The battle began at about 9 am on 14 October and lasted all day, but while a broad outline is known, the exact events are obscured by contradictory accounts in the sources. Although the numbers on each side were about equal, William had both cavalry and infantry, including many archers, while Harold had only foot soldiers and few, if any, archers. The English soldiers formed up as a shield wall along the ridge and were at first so effective that William's army was thrown back with heavy casualties. Some of William's Breton troops panicked and fled, and some of the English troops appear to have pursued the fleeing Bretons until they themselves were attacked and destroyed by Norman cavalry. During the Bretons' flight, rumours swept through the Norman forces that the duke had been killed, but William succeeded in rallying his troops. Two further Norman retreats were feigned, to once again draw the English into pursuit and expose them to repeated attacks by the Norman cavalry. The available sources are more confused about events in the afternoon, but it appears that the decisive event was Harold's death, about which differing stories are told. William of Jumièges claimed that Harold was killed by the duke. The Bayeux Tapestry has been claimed to show Harold's death by an arrow to the eye, but that may be a later reworking of the tapestry to conform to 12th-century stories in which Harold was slain by an arrow wound to the head.
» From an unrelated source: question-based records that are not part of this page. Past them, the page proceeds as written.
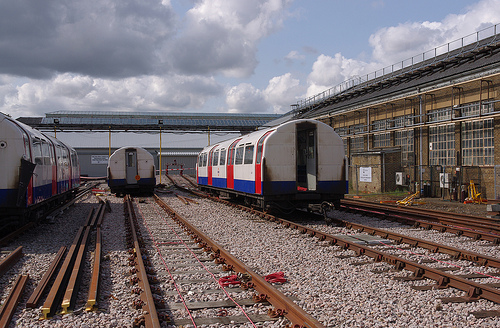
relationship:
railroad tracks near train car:
[312, 212, 498, 318] [196, 116, 352, 214]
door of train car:
[306, 128, 316, 191] [196, 116, 352, 214]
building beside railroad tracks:
[276, 27, 499, 202] [312, 212, 498, 318]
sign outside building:
[356, 162, 372, 184] [276, 27, 499, 202]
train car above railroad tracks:
[196, 116, 352, 214] [312, 212, 498, 318]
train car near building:
[196, 116, 352, 214] [276, 27, 499, 202]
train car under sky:
[196, 116, 352, 214] [2, 2, 499, 113]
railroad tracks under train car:
[312, 212, 498, 318] [196, 116, 352, 214]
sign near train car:
[356, 162, 372, 184] [196, 116, 352, 214]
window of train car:
[243, 144, 254, 165] [196, 116, 352, 214]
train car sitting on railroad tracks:
[196, 116, 352, 214] [312, 212, 498, 318]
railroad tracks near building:
[312, 212, 498, 318] [276, 27, 499, 202]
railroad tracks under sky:
[312, 212, 498, 318] [2, 2, 499, 113]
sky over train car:
[2, 2, 499, 113] [196, 116, 352, 214]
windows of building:
[333, 95, 496, 172] [276, 27, 499, 202]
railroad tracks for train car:
[312, 212, 498, 318] [196, 116, 352, 214]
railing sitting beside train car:
[17, 170, 117, 326] [196, 116, 352, 214]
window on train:
[243, 144, 254, 165] [184, 104, 363, 224]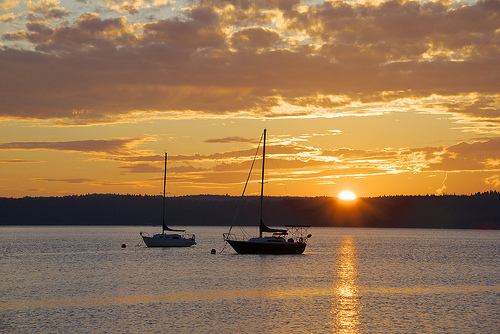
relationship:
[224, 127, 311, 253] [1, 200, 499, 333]
boats moored in bay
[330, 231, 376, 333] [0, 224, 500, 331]
reflection in water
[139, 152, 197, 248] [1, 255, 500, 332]
sail boats moored in water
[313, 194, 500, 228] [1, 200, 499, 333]
mangoves around bay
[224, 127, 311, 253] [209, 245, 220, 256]
sailboats tied to buoy's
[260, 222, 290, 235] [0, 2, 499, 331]
sails are down for night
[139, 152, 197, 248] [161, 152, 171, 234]
sailboat has a short mast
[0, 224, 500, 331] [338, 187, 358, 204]
water reflecting sun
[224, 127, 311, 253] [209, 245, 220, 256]
sailboat tied to buoy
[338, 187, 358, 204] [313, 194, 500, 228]
sun setting behind trees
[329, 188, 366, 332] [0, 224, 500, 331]
sun is reflecting off water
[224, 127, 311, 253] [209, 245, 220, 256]
sailboats moored to buoy's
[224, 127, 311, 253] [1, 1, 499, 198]
sailboats at sunset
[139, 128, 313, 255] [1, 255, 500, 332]
sailboats moored in water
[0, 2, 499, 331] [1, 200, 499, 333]
sunrise in bay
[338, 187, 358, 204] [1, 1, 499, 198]
sun going down slowly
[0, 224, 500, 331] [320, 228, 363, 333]
water reflecting sunlight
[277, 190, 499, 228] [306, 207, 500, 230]
mangroves lining shore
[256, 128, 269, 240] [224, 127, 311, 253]
long mast on sailboat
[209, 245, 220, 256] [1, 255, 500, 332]
buoy in water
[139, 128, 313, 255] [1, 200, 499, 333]
sailboats moored in bay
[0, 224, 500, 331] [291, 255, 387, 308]
water makes cross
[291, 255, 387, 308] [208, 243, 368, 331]
cross in water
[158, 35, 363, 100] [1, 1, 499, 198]
clouds in sky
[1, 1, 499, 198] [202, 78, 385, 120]
sky between clouds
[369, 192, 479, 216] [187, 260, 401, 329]
hill at edge of water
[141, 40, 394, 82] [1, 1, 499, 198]
clouds in sky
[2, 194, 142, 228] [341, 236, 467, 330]
trees at edge of water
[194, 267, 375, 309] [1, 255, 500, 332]
water with ripples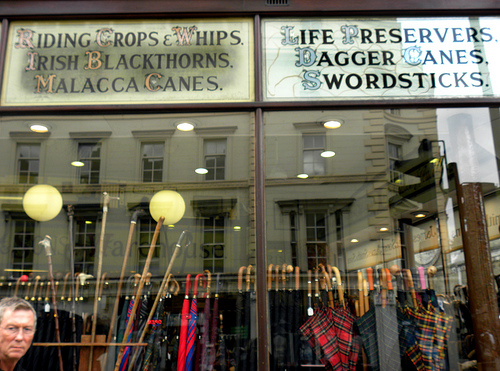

Harold's body was identified the day after the battle, either through his armour or marks on his body. The English dead, who included some of Harold's brothers and his housecarls, were left on the battlefield. Gytha, Harold's mother, offered the victorious duke the weight of her son's body in gold for its custody, but her offer was refused. William ordered that Harold's body was to be thrown into the sea, but whether that took place is unclear. Waltham Abbey, which had been founded by Harold, later claimed that his body had been secretly buried there.

 

 

 

 

DOMESDAY (DOOMSDAY) BOOK

 

At Christmas 1085, William ordered the compilation of a survey of the landholdings held by himself and by his vassals throughout his kingdom, organised by counties. It resulted in a work now known as the Domesday Book. The listing for each county gives the holdings of each landholder, grouped by owners. The listings describe the holding, who owned the land before the Conquest, its value, what the tax assessment was, and usually the number of peasants, ploughs, and any other resources the holding had. Towns were listed separately. All the English counties south of the River Tees and River Ribble are included, and the whole work seems to have been mostly completed by 1 August 1086, when the Anglo-Saxon Chronicle records that William received the results and that all the chief magnates swore the Salisbury Oath, a renewal of their oaths of allegiance. William's exact motivation in ordering the survey is unclear, but it probably had several purposes, such as making a record of feudal obligations and justifying increased taxation.

 

 

DoomsDay Book great survey England

 

DESCRIPTION OF ENGLAND - The Domesday Book was commissioned in December 1085 by William the Conqueror, who invaded England in 1066 at Hastings in East Sussex. The first draft was completed in August 1086 and contained records for 13,418 settlements in the English counties south of the rivers Ribble and Tees (the border with Scotland at the time).

The original Domesday Book has survived over 900 years of English history and is currently housed in a specially made chest at The National Archives in Kew, London. This site has been set up to enable visitors to discover the history of the Domesday Book, to give an insight into life at the time of its compilation, and provide information and links on related topics. The Domesday Book is as important as the Magna Carta in the passage of British law to create a true Democracy. That will never happen until the rules by which we are governed are cast in stone in a Written Constitution, where the full force of the Law is available to every man, woman and child.